RECORDS PROVIDED:

====================

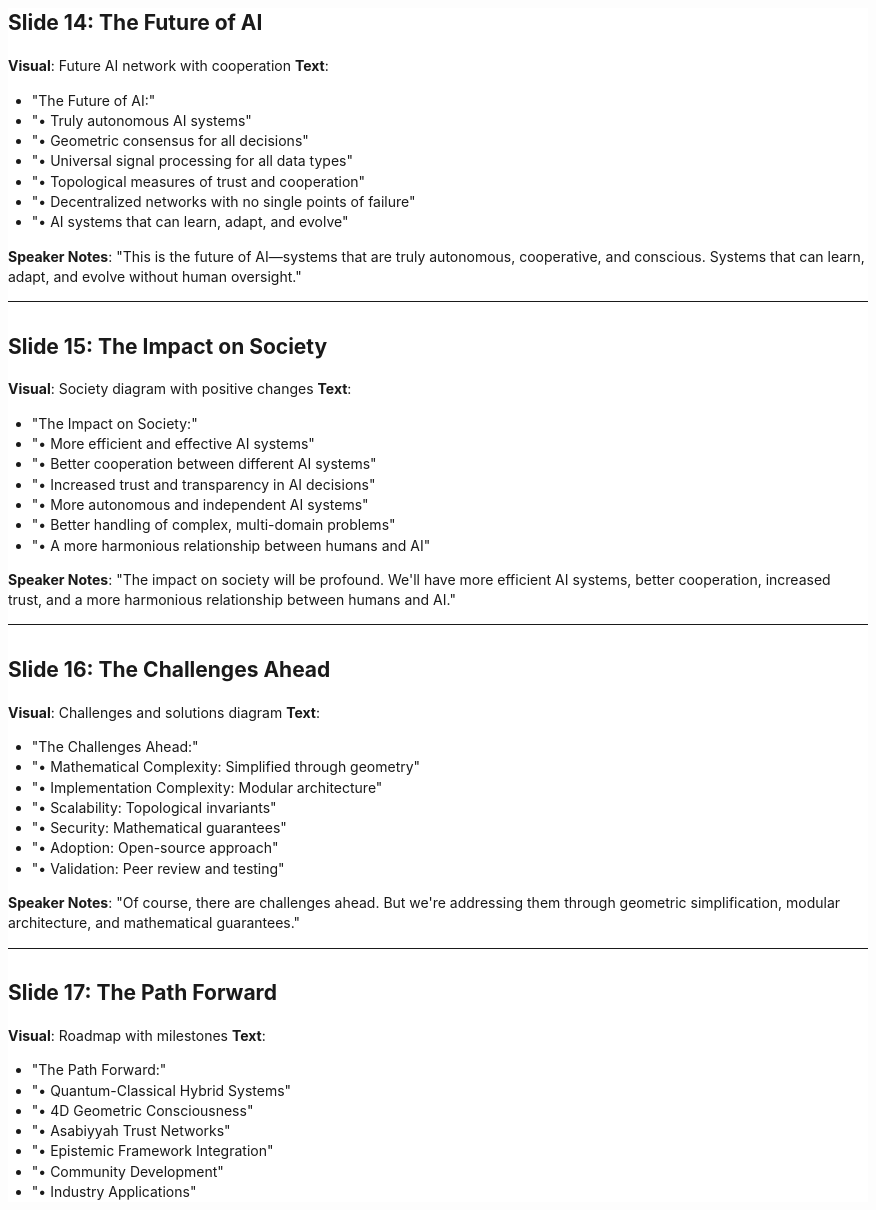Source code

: ## Slide 14: The Future of AI
**Visual**: Future AI network with cooperation
**Text**:
- "The Future of AI:"
- "• Truly autonomous AI systems"
- "• Geometric consensus for all decisions"
- "• Universal signal processing for all data types"
- "• Topological measures of trust and cooperation"
- "• Decentralized networks with no single points of failure"
- "• AI systems that can learn, adapt, and evolve"

**Speaker Notes**: "This is the future of AI—systems that are truly autonomous, cooperative, and conscious. Systems that can learn, adapt, and evolve without human oversight."

---

## Slide 15: The Impact on Society
**Visual**: Society diagram with positive changes
**Text**:
- "The Impact on Society:"
- "• More efficient and effective AI systems"
- "• Better cooperation between different AI systems"
- "• Increased trust and transparency in AI decisions"
- "• More autonomous and independent AI systems"
- "• Better handling of complex, multi-domain problems"
- "• A more harmonious relationship between humans and AI"

**Speaker Notes**: "The impact on society will be profound. We'll have more efficient AI systems, better cooperation, increased trust, and a more harmonious relationship between humans and AI."

---

## Slide 16: The Challenges Ahead
**Visual**: Challenges and solutions diagram
**Text**:
- "The Challenges Ahead:"
- "• Mathematical Complexity: Simplified through geometry"
- "• Implementation Complexity: Modular architecture"
- "• Scalability: Topological invariants"
- "• Security: Mathematical guarantees"
- "• Adoption: Open-source approach"
- "• Validation: Peer review and testing"

**Speaker Notes**: "Of course, there are challenges ahead. But we're addressing them through geometric simplification, modular architecture, and mathematical guarantees."

---

## Slide 17: The Path Forward
**Visual**: Roadmap with milestones
**Text**:
- "The Path Forward:"
- "• Quantum-Classical Hybrid Systems"
- "• 4D Geometric Consciousness"
- "• Asabiyyah Trust Networks"
- "• Epistemic Framework Integration"
- "• Community Development"
- "• Industry Applications"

====================

The entries above are to be repeated exactly, except for any pictures.

Source code

: ## Slide 14: The Future of AI
**Visual**: Future AI network with cooperation
**Text**:
- "The Future of AI:"
- "• Truly autonomous AI systems"
- "• Geometric consensus for all decisions"
- "• Universal signal processing for all data types"
- "• Topological measures of trust and cooperation"
- "• Decentralized networks with no single points of failure"
- "• AI systems that can learn, adapt, and evolve"

**Speaker Notes**: "This is the future of AI—systems that are truly autonomous, cooperative, and conscious. Systems that can learn, adapt, and evolve without human oversight."

---

## Slide 15: The Impact on Society
**Visual**: Society diagram with positive changes
**Text**:
- "The Impact on Society:"
- "• More efficient and effective AI systems"
- "• Better cooperation between different AI systems"
- "• Increased trust and transparency in AI decisions"
- "• More autonomous and independent AI systems"
- "• Better handling of complex, multi-domain problems"
- "• A more harmonious relationship between humans and AI"

**Speaker Notes**: "The impact on society will be profound. We'll have more efficient AI systems, better cooperation, increased trust, and a more harmonious relationship between humans and AI."

---

## Slide 16: The Challenges Ahead
**Visual**: Challenges and solutions diagram
**Text**:
- "The Challenges Ahead:"
- "• Mathematical Complexity: Simplified through geometry"
- "• Implementation Complexity: Modular architecture"
- "• Scalability: Topological invariants"
- "• Security: Mathematical guarantees"
- "• Adoption: Open-source approach"
- "• Validation: Peer review and testing"

**Speaker Notes**: "Of course, there are challenges ahead. But we're addressing them through geometric simplification, modular architecture, and mathematical guarantees."

---

## Slide 17: The Path Forward
**Visual**: Roadmap with milestones
**Text**:
- "The Path Forward:"
- "• Quantum-Classical Hybrid Systems"
- "• 4D Geometric Consciousness"
- "• Asabiyyah Trust Networks"
- "• Epistemic Framework Integration"
- "• Community Development"
- "• Industry Applications"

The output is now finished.